En realidad, tan solo en las últimas 80 páginas se puede hablar de narración, de novela (en un libro de trescientas y pico). Mati, cuarentona responsable de banca que ha estafado con las preferentes a todos sus allegados, contrata un muchacho libanés para fardar con él en un hotel de Benidorm y, se supone, tirárselo. Está desesperada por su hija con daño cerebral (la adolescente que quería ser gogó) y compone uno de esos personajes desagradables, muy Chirbes, a los que el narrador no da prácticamente ninguna posibilidad. Es, ese final, una novela corta narrada con cierto apresuramiento y la clásica zanahoria para un lector contemporáneo (follarán, no follarán), que a un lector no contemporáneo como yo le resulta gratuita, incluso un poco irrespetuosa, y no por motivos morales sino intelectuales. Como decía Saura de su maravillosa película La caza, primero hay que contar lo gordo y luego ya veremos.
O sea, que en esas 80 páginas finales, y en las 20 iniciales, había una novela que necesitaba desarrollo, personajes menos esquemáticos y con más vida. La historia merecía la pena, siempre y cuando se nos dejase de sermones y de un asco que la autora siente por sus personajes y que infecta la lectura; siempre y cuando se indagase en ellos, se les dejase hablar, se les dejara ser. ¿Y a qué viene entonces la larga y tediosa historia del rebelde Galán o la más larga e impertinente (y cruda y asquerosa, como toca) historia de Croacia? Ahí viene lo peor, lo que invalida la novela entera: resulta que la niña, que está en coma (la niña dejó de interesarle cuando tenía que actuar, que estar viva) sufre una regresión y sirve de médium a un cura croata que cuenta las barbaridades que hacían en un campo de concentración. Si quería escribir otras Tres vidas de santos, sospecho que los héroes habrían gozado de más dignidad sin esas coincidencias de taller literario.

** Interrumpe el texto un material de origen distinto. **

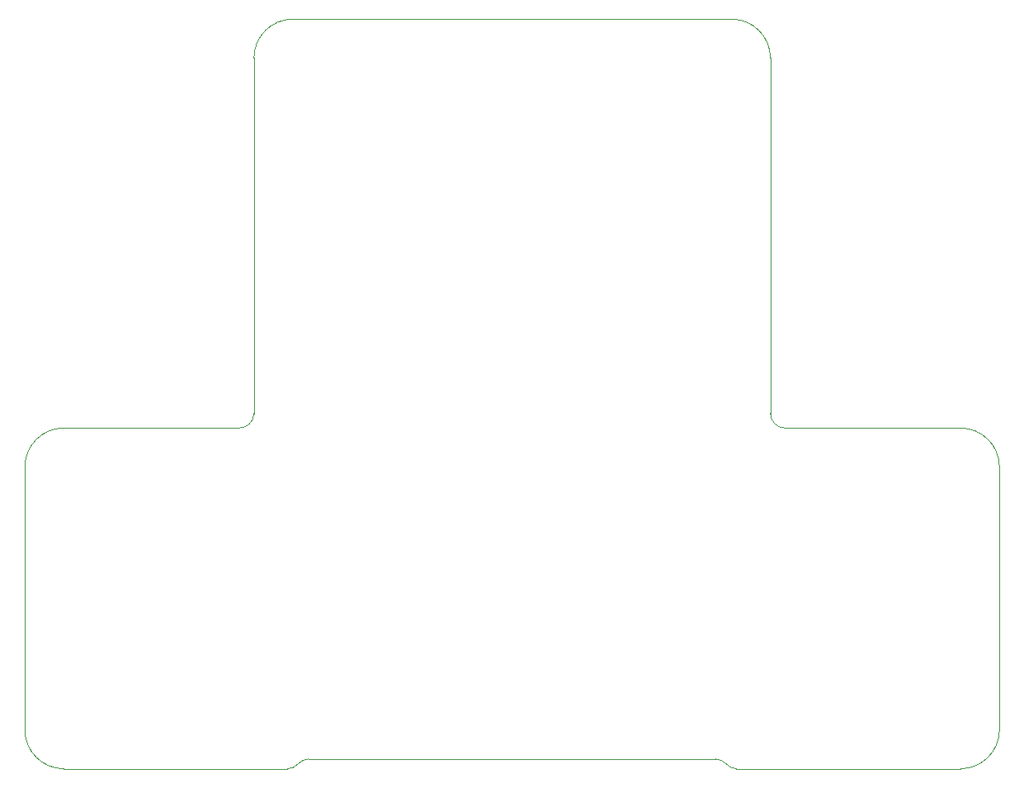
<source format=gbr>
%TF.GenerationSoftware,KiCad,Pcbnew,8.0.9*%
%TF.CreationDate,2025-06-10T00:45:35+02:00*%
%TF.ProjectId,Carte_Mere_PAMI_2025,43617274-655f-44d6-9572-655f50414d49,rev?*%
%TF.SameCoordinates,Original*%
%TF.FileFunction,Profile,NP*%
%FSLAX46Y46*%
G04 Gerber Fmt 4.6, Leading zero omitted, Abs format (unit mm)*
G04 Created by KiCad (PCBNEW 8.0.9) date 2025-06-10 00:45:35*
%MOMM*%
%LPD*%
G01*
G04 APERTURE LIST*
%TA.AperFunction,Profile*%
%ADD10C,0.100000*%
%TD*%
G04 APERTURE END LIST*
D10*
X-46000000Y34000000D02*
X-28000000Y34000000D01*
X28000000Y34000000D02*
G75*
G02*
X26500000Y35500000I0J1500000D01*
G01*
X-21921562Y-460323D02*
G75*
G02*
X-20900000Y-1I1115962J-1112877D01*
G01*
X-50000000Y3000000D02*
X-50000000Y30000000D01*
X-21922734Y-459154D02*
G75*
G02*
X-23100000Y-1000001I-1153466J959054D01*
G01*
X50000000Y3000000D02*
X50000000Y30000000D01*
X46000000Y34000000D02*
X28000000Y34000000D01*
X-26500000Y72000000D02*
G75*
G02*
X-22500000Y76000000I4000000J0D01*
G01*
X22500000Y76000000D02*
X-22500000Y76000000D01*
X-23100000Y-1000000D02*
X-46000000Y-1000000D01*
X22500000Y76000000D02*
G75*
G02*
X26500000Y72000000I0J-4000000D01*
G01*
X-46000000Y-1000000D02*
G75*
G02*
X-50000000Y3000000I0J4000000D01*
G01*
X20900000Y-1D02*
G75*
G02*
X21921422Y-460234I-94500J-1573299D01*
G01*
X23000000Y-1000000D02*
X46000000Y-1000000D01*
X23000000Y-1000000D02*
G75*
G02*
X21921360Y-460286I76200J1500000D01*
G01*
X50000000Y3000000D02*
G75*
G02*
X46000000Y-1000000I-4000000J0D01*
G01*
X-50000000Y30000000D02*
G75*
G02*
X-46000000Y34000000I4000000J0D01*
G01*
X-26500000Y72000000D02*
X-26500000Y35500000D01*
X46000000Y34000000D02*
G75*
G02*
X50000000Y30000000I0J-4000000D01*
G01*
X-26500000Y35500000D02*
G75*
G02*
X-28000000Y34000000I-1500000J0D01*
G01*
X20900000Y0D02*
X-20900000Y0D01*
X26500000Y72000000D02*
X26500000Y35500000D01*
M02*

</source>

Las tres historias, eso sí, hablan de valor: el valor de Galán, el valor final del franciscano croata y el valor del gigoló libanés de gran corazón. De acuerdo: tenía una historia, una novela y, en vez de desarrollarla, le emplumó otras dos que solo tuvo que, digamos, interpretar.
Que lo llamen como quieran: estoy harto de trucos, de empalmes, de resultas y de cortapegas. Si no soy objetivo con esta novela es porque una novela, por mucha vanguardia que se le meta, lo primero que tiene que ser es eso, una novela, un mundo de gente que vive unos días en tu imaginación, a quienes oyes y comprendes, con quien te ríes y lloras. No hace falta que atemos al lector de una correa, ni que juguemos con subtextos ni pamplinas, ni que apliquemos las normas televisivas (de vez en cuando me venía tamién el aroma televisivo de Jaume Cabré). Hace falta que nos pongamos detrás de los personajes, no delante, y que los veamos andar. Había un par de buenos personajes en esta novela, y un final que se veía venir porque la autora ya nos había puesto unas miguitas como pedruscos a lo largo del camino, y uno siente a veces que no se ha hecho justicia con ellos, que para tratarlo así no merece la pena echar un personaje al mundo. Qué se le va a hacer.